Należy powiedzieć o jeszcze jednej bardzo ważnej kwestii dotyczącej rozumu i emocji u Hobbesa. Wielu interpretatorów zastanawia się, jak to możliwe, że ludzie żyjący w stanie natury – nie do końca źli, ale też niezbyt mądrzy, funkcjonujący nieco jak wzajemnie się krzywdzące dzieci – przechodzą oni do stanu społecznego. Co się zmienia? To wielka tajemnica, wielu próbowało ją odkryć. Moja interpretacja jest taka, że ludzie wychodzą ze stanu natury, kiedy rozum połączy się z sercem. Rozum podpowiada co prawda prawa natury, ale robi to dopiero wtedy, gdy ludzie zaczynają rozumieć, że obawiają się nagłej śmierci, jednocześnie mając nadzieję na lepsza przyszłość. Czyli rozum zaczyna działać poprawnie, gdy odnajdujemy właściwe namiętności. W pewnym sensie to, co Hobbes wiedział na temat ludzi, nie odbiega zbytnio od tego, co dziś wiedzą o nas dziś… neurobiolodzy. Współczesne nauki o mózgu skazują, że nasze rozumne myślenie jest ściśle uzależnione od tego, czy ciało działa dobrze. I na odwrót. Zaś emocje są ściśle związane z myśleniem.
Emocje u Hobbesa wydają się mieć charakter normatywny. Jak określiłaby pani ich związek z etyką i prawem?
XVII wiek to prawie sam koniec czasów, w których jeszcze myśleliśmy o emocjach jako związanych z moralnością. Jako kultura europejska przestaliśmy tak myśleć gdzieś w okolicy wieku XIX. Wtedy zaczęliśmy przede wszystkim wyjaśniać emocje. Przestaliśmy zastanawiać się w jaki sposób łączą się one z moralnością. Natomiast myślenie Hobbesa o emocjach jest nie tylko normatywne, ale też moralistyczne. On jest moralistą, ale moralistą bardzo wyjątkowego rodzaju, moralistą minimalistycznym. W przeciwieństwie do scholastyków, którzy są jego największymi przeciwnikami, czyli np. św. Tomasza i jego następców, Hobbes nie uważa, że właściwe emocje prowadzą nas do zbawienia. Sądzi raczej, że emocje, te właściwe, prowadzą nas do świecko i materialistycznie rozumianego ocalenia. Mamy zostać ocaleni dzięki właściwym emocjom. To ocalenie polega wyłącznie na tym, że żyjemy w pokoju, wzajemnie się nie krzywdząc. Można zatem powiedzieć, że jest to swoiste odbicie myślenia scholastycznego. Scholastyka szuka zbawienia w innym świecie, Hobbes szuka go tu, na ziemi.
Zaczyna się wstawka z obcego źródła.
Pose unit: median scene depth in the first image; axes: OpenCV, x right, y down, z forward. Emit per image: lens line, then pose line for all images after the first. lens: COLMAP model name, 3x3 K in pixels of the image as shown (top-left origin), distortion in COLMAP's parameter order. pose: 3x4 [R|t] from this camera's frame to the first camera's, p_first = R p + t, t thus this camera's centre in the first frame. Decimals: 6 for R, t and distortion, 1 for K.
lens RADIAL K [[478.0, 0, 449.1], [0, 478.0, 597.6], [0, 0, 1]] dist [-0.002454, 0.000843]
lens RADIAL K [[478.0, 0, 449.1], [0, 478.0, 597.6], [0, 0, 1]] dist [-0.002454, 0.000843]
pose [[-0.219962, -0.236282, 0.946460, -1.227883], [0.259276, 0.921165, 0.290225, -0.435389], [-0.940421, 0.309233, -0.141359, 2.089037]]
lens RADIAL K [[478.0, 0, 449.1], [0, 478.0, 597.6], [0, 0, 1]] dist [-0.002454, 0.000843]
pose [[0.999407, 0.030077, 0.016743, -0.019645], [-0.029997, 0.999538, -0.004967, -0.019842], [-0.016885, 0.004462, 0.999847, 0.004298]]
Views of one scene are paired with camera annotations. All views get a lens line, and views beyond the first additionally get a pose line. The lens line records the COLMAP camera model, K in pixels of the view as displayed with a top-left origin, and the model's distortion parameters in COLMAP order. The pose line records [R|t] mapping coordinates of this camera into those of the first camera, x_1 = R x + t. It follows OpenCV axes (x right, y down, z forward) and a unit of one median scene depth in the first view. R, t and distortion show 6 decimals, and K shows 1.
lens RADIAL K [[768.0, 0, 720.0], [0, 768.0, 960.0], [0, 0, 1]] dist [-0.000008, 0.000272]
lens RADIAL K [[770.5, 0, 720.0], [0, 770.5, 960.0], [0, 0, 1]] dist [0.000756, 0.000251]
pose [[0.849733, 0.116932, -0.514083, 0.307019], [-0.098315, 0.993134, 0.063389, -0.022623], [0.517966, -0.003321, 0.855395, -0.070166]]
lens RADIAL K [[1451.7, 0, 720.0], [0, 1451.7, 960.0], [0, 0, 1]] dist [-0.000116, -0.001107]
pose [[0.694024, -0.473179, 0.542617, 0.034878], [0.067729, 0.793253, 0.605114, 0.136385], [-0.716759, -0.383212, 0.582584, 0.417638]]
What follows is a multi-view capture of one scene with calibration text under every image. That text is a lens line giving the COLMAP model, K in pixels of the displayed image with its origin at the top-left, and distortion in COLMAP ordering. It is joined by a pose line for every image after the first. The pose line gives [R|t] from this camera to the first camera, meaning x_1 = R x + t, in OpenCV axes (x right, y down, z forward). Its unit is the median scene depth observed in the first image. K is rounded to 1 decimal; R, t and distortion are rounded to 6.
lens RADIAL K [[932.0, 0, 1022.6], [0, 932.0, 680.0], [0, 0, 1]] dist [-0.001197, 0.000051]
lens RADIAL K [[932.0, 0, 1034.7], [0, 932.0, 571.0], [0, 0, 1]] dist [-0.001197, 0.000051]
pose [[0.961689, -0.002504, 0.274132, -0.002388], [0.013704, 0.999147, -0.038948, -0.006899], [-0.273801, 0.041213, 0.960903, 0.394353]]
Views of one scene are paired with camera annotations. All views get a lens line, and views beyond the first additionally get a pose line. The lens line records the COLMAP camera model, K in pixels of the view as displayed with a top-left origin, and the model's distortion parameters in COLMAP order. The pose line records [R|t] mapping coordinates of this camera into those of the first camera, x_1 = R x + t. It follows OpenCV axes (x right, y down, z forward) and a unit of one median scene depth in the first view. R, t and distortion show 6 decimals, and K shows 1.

Karolina Wigura – doktor socjologii, historyczka idei, dziennikarka. Członkini Zarządu Fundacji Kultura Liberalna. Adiunktka w Instytucie Socjologii UW. Współdyrektorka programu polskiego „Knowledge Bridges: Poland – Britain – Europe” w St. Antony’s College na Uniwersytecie Oksfordzkim (2016-2018 r.). W tym roku ukazała się jej nowa książka „Wynalazek nowoczesnego serca. Źródła współczesnego myślenia o emocjach w filozofii klasycznej”. Obecnie stypendystka w Instytucie Studiów Zaawansowanych w Berlinie.